我正在处理的子例程在数组大小变大时效率很低,例如NN = 1000,KK = 200,MM =200。但是,我无法提出优化它的想法。
subroutine noise_wave(NN, KK, MM, id, phase_base, wave_base, wave)
implicit none
integer, intent(in) :: NN, KK, MM
integer, intent(in), dimension(MM, 3) :: id
complex*16, intent(in) :: phase_base(3)
real*8, intent(in), dimension(KK, NN*(NN+1)/2 ) :: wave_base ! upper triangle
complex*16, intent(out) :: wave(NN, NN)
integer :: i, j, k, p, n
integer :: x, y, z
complex*16 :: phase
n = 0
do j = 1, NN
do i = 1, j
n = n + 1
do k = 1, KK
do p = 1, MM
x = id(p, 1)
y = id(p, 2)
z = id(p, 3)
phase = (phase_base(1) ** x) * (phase_base(2) ** y) * (phase_base(3) ** z)

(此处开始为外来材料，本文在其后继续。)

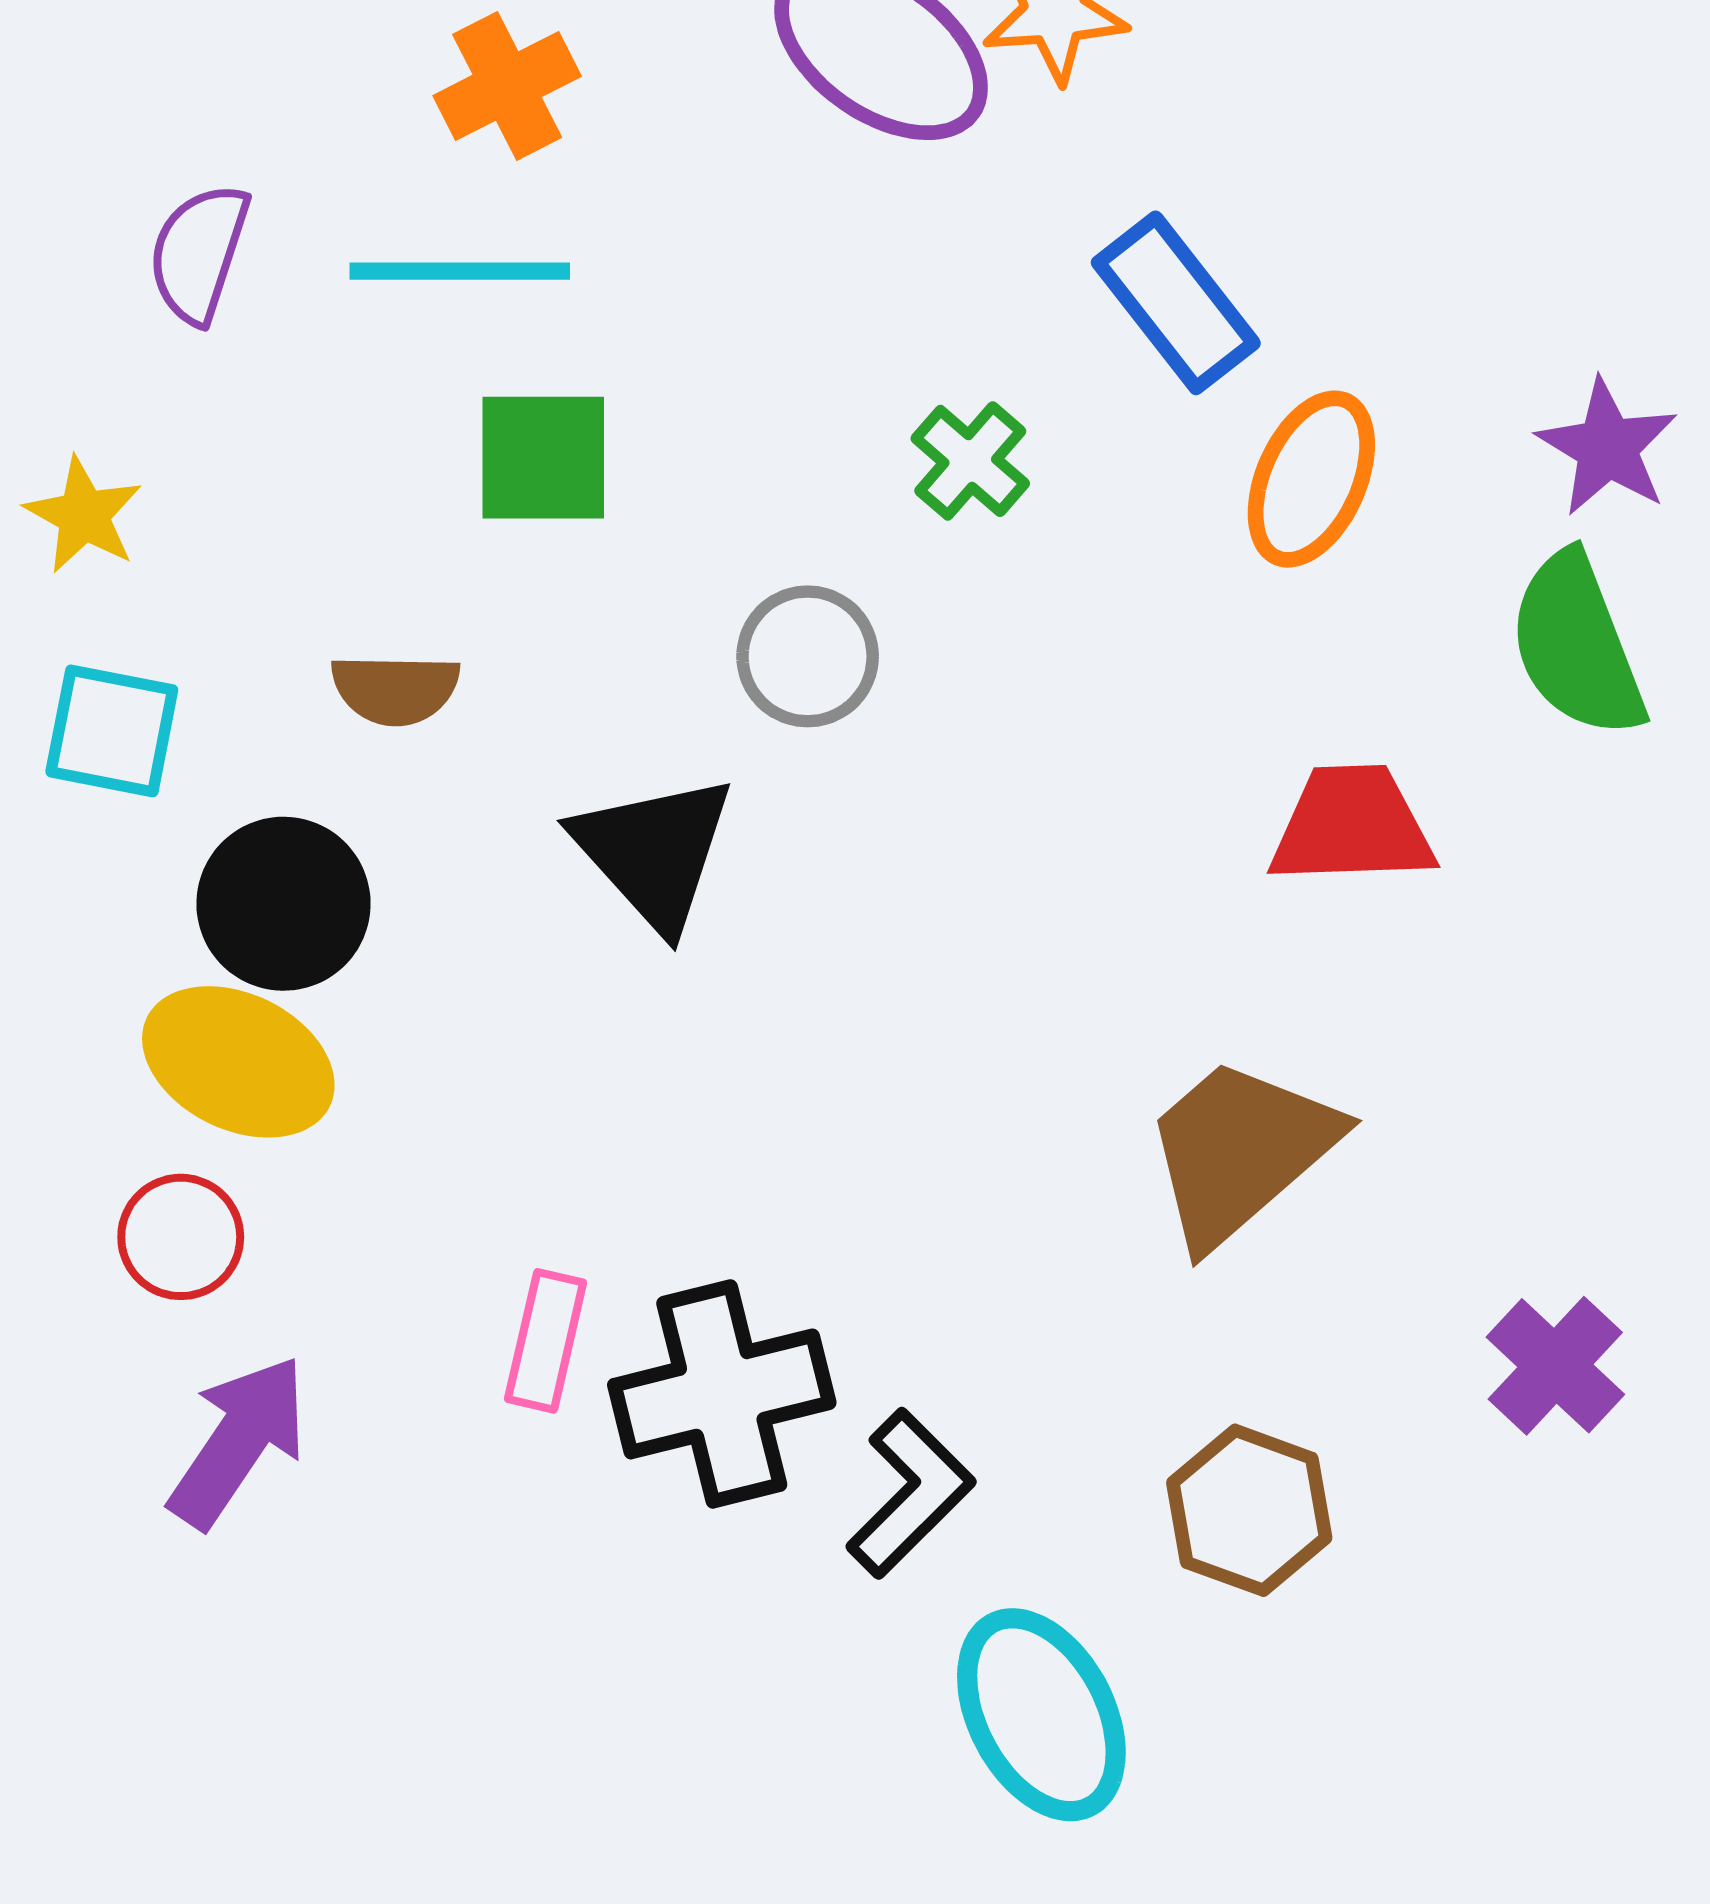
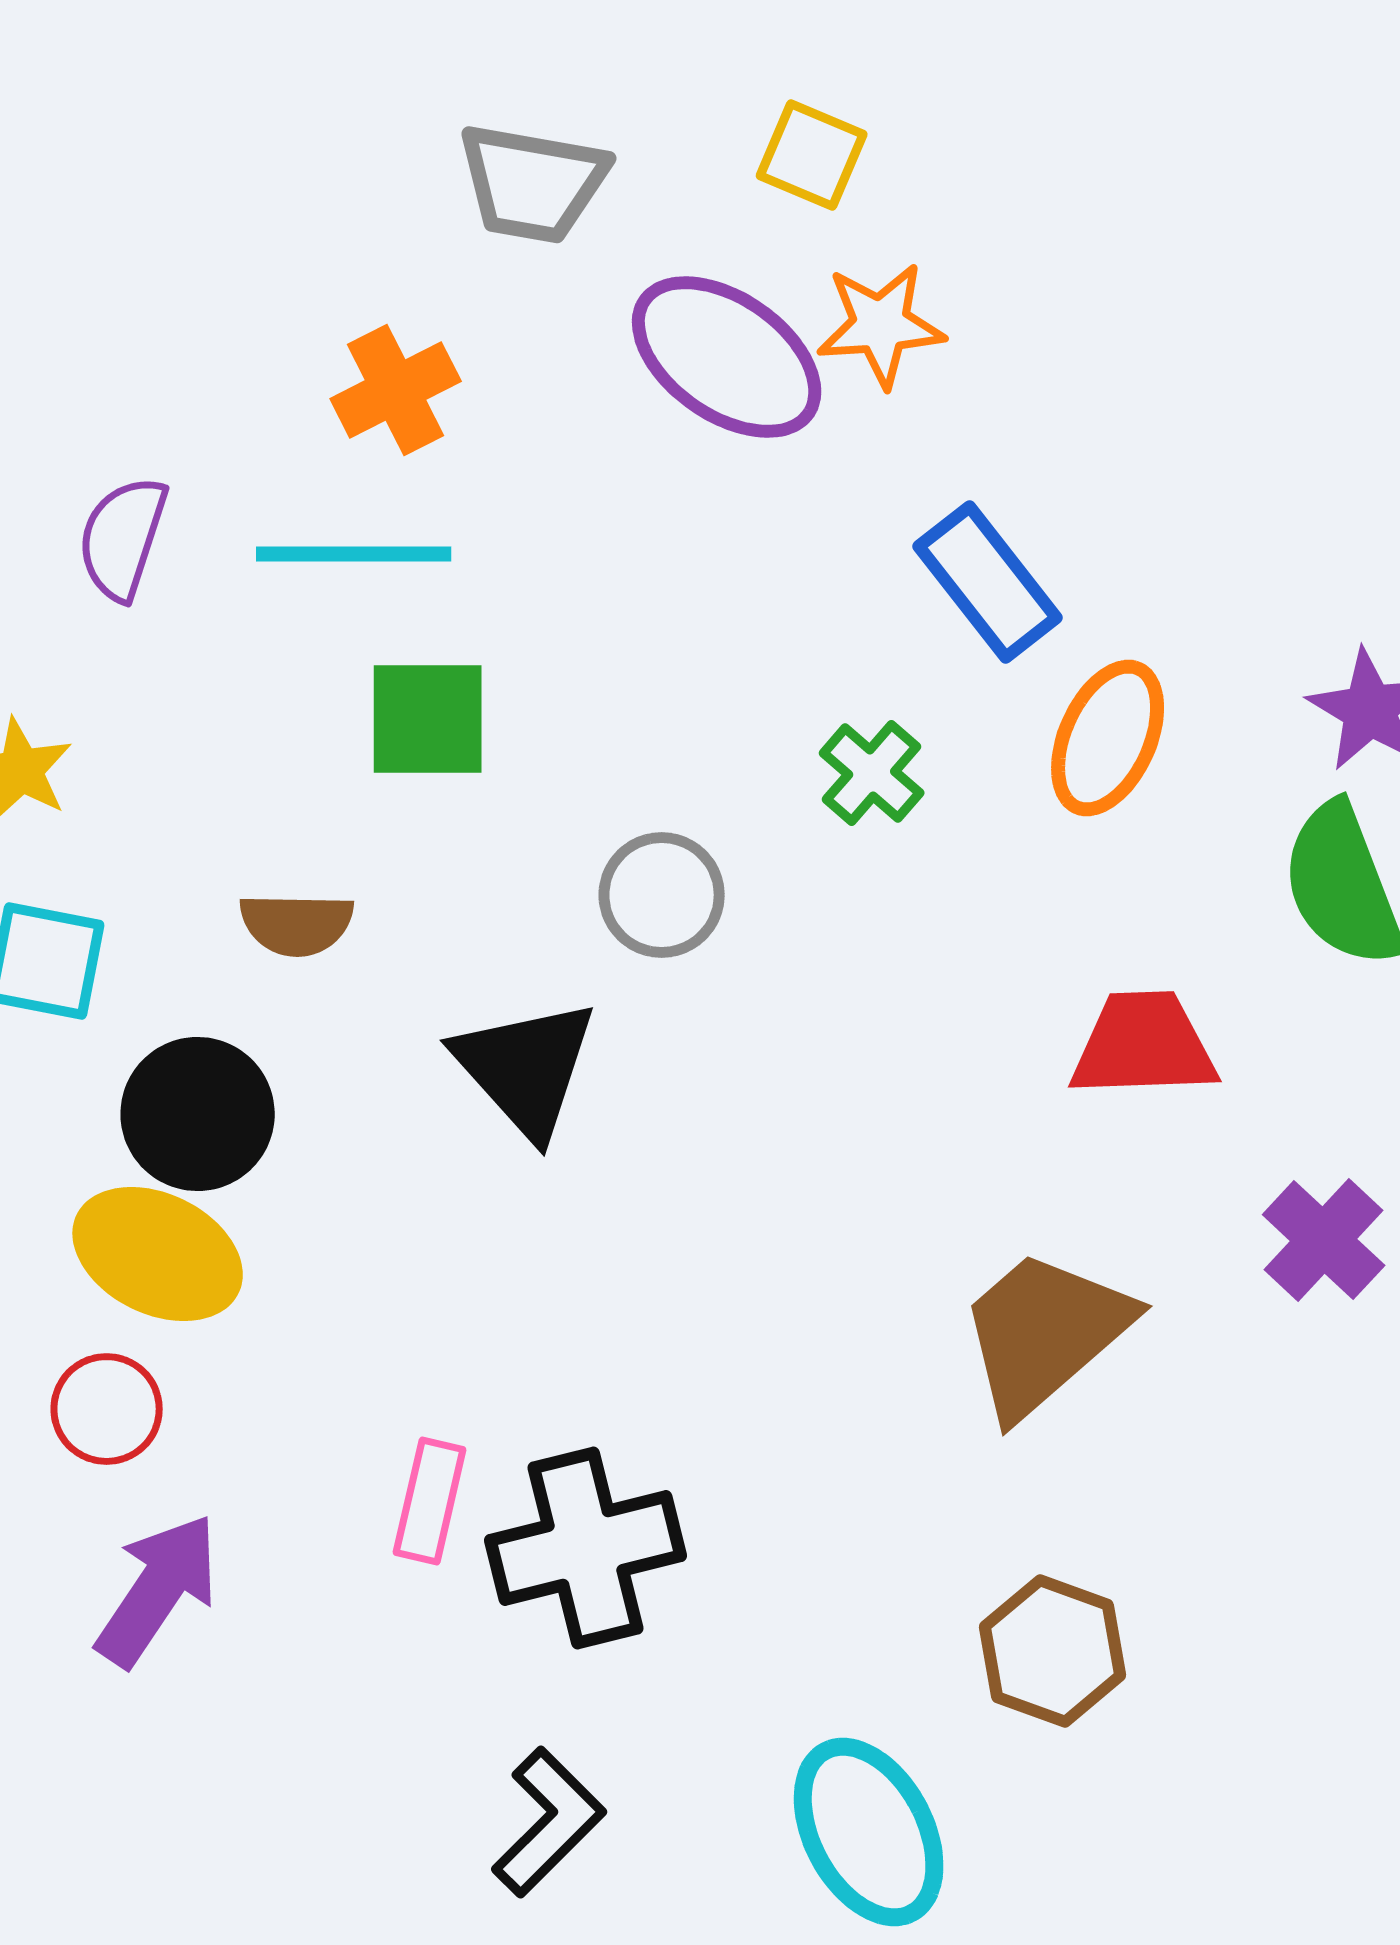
green cross: (970, 461) -> (872, 773), moved
purple cross: (1555, 1366) -> (1324, 1240), moved
black L-shape: (910, 1493) -> (549, 1822), moved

wave(i,j) = wave(i,j) + wave_base(k,n) * conjg(phase)
enddo
enddo
wave(j,i) = conjg(wave(i,j) )
enddo
enddo
end subroutine noise_wave
有人可以给我一些提示吗?
如果将循环嵌套更改为],则可能会获得可观的加速效果>
do p = 1, MM x = id(p, 1) y = id(p, 2) z = id(p, 3) phase = (phase_base(1) ** x) * (phase_base(2) ** y) * (phase_base(3) ** z) conjg_phase = conjg(phase) ! new variable, calculate here, use below n = 0 do j = 1, NN do i = 1, j n = n + 1 do k = 1, KK wave(i,j) = wave(i,j) + wave_base(k,n) * conjg_phase enddo enddo wave(j,i) = conjg(wave(i,j) ) enddo enddo
((如果我了解代码,它可能仍然是正确的!)。如果重复足够频繁,即使是像我从循环嵌套的底部移出的那些计算之类的小事也很费劲。而且,将这些值较少频繁地移入和移出高速缓存可能会受益于执行速度。